- **RECORD SET**
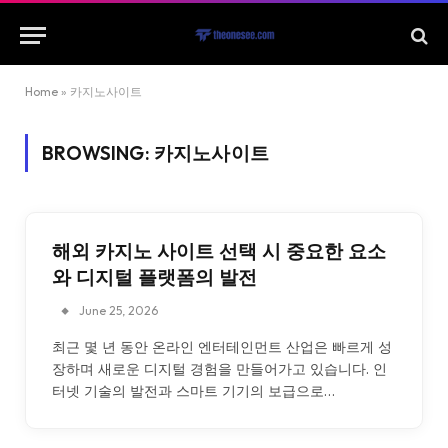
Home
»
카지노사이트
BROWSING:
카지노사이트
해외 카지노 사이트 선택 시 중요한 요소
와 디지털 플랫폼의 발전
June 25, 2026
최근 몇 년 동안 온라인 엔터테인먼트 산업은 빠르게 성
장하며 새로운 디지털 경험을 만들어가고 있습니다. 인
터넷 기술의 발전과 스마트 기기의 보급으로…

==

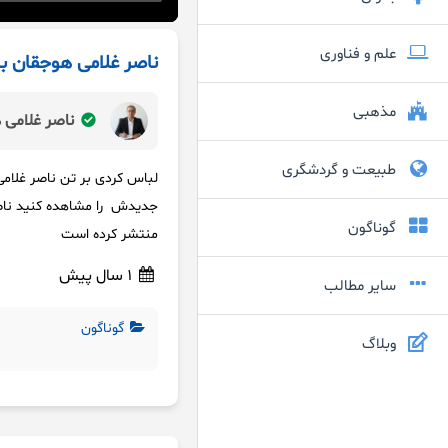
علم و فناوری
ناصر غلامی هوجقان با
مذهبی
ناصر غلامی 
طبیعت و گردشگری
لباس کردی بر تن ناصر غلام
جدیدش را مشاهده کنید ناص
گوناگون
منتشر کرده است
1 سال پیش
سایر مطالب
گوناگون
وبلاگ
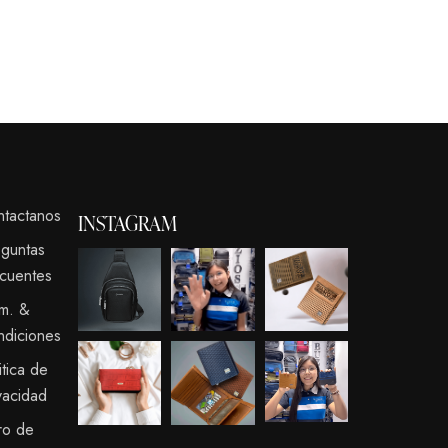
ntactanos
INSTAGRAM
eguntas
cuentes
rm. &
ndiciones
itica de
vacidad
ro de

- **YOUR INSTRUCTIONS**
Count the lines in the records that contain the string "ناصر", treating case as significant, and reply with the number alone.

- **RESPONSE BELOW**
3